ECLI:NL:RVS:2011:BQ8827

Raad van State

Datum uitspraak
22 juni 2011
Publicatiedatum
5 april 2013
Zaaknummer
201012064/1/H1
Instantie
Raad van State
Type
Uitspraak
Rechtsgebied
Bestuursrecht; Omgevingsrecht
Procedures
  • Hoger beroep
Vindplaatsen
  • Rechtspraak.nl
AI samenvatting door LexboostAutomatisch gegenereerd

Weigering ontheffing en bouwvergunning voor dakkapel in Hilversum

In deze zaak heeft het college van burgemeester en wethouders van Hilversum op 5 november 2008 geweigerd om aan [appellant] een ontheffing en bouwvergunning te verlenen voor het plaatsen van een dakkapel in het achterdakvlak van zijn woning. Het college verklaarde het bezwaar van [appellant] op 19 mei 2009 ongegrond. De rechtbank Amsterdam heeft op 2 november 2010 het beroep van [appellant] tegen deze beslissing ongegrond verklaard. Hierop heeft [appellant] hoger beroep ingesteld bij de Raad van State, dat op 14 december 2010 is ingekomen. De zaak is behandeld op 10 juni 2011, waarbij [appellant] werd vertegenwoordigd door zijn advocaat, mr. A.F. van Dam, en het college door J. van Nes.

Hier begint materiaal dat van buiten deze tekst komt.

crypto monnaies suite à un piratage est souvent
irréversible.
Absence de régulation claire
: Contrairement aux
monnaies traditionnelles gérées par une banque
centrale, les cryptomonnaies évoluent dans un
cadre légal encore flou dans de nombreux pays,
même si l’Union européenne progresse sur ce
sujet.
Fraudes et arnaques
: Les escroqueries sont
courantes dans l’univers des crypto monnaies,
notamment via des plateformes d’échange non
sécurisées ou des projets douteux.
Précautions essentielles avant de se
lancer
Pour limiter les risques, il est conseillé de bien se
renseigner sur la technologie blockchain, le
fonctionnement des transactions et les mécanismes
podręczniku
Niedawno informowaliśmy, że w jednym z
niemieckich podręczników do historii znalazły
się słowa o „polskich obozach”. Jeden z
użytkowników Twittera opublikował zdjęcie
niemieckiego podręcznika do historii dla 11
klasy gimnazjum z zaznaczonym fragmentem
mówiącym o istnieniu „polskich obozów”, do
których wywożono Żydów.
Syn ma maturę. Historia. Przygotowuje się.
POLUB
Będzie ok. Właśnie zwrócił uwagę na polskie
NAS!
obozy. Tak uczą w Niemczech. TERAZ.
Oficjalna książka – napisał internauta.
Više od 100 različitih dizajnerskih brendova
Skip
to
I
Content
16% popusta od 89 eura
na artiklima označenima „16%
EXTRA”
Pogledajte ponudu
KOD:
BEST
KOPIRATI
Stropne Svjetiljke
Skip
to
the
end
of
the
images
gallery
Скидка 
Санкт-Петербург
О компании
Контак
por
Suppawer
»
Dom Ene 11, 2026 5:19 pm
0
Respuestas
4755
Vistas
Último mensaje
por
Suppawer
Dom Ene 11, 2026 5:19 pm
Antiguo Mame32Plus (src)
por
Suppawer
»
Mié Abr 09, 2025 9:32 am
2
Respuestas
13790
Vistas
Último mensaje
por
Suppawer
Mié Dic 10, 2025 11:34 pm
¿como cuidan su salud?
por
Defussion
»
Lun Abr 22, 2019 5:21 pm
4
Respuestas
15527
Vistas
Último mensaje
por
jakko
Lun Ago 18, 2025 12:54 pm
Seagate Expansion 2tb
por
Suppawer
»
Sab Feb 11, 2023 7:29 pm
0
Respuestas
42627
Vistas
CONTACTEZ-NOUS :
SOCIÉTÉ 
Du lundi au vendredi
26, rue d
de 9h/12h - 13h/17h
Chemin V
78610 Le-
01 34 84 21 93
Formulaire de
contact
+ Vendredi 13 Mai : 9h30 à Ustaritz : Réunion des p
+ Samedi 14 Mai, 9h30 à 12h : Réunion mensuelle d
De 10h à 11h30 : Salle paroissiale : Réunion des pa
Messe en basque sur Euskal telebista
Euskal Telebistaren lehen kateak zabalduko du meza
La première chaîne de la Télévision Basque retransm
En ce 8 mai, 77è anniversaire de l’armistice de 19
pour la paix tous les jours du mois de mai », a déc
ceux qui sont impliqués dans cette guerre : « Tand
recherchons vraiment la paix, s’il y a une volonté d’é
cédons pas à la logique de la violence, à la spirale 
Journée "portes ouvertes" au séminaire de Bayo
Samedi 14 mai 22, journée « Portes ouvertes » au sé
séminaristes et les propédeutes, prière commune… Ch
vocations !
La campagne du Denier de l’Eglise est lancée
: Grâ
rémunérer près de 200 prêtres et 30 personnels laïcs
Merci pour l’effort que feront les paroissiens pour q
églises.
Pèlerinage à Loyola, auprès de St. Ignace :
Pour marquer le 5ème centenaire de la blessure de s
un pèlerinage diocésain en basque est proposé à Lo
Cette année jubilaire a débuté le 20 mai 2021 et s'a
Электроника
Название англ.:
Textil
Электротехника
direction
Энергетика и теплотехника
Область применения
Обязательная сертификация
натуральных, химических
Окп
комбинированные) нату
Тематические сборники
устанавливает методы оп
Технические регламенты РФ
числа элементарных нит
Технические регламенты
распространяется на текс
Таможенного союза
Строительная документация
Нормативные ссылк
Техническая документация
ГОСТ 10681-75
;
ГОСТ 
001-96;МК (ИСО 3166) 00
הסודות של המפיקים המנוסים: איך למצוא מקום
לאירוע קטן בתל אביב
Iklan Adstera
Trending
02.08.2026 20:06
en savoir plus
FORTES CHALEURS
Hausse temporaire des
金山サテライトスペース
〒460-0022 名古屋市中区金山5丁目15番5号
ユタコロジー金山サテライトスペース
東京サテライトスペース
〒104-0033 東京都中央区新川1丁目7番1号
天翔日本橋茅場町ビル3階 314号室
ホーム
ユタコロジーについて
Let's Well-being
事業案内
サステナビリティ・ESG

De Raad van State heeft in zijn overwegingen vastgesteld dat het bouwplan van [appellant] niet in overeenstemming is met het bestemmingsplan "Noordwestelijk Villagebied", dat een minimale afstand van 1 meter tot de nok van het dak vereist voor dakkapellen. [appellant] betoogde dat de bestaande dakkapel als goot moest worden beschouwd, maar de Raad oordeelde dat de tekst van het planvoorschrift geen ruimte biedt voor deze uitleg. De rechtbank had terecht geoordeeld dat het college in redelijkheid de ontheffing kon weigeren, omdat de beoogde dakkapel de cultuurhistorische waarden van de woning onevenredig zou aantasten, ondersteund door negatieve adviezen van de Commissie voor Welstand en Monumenten.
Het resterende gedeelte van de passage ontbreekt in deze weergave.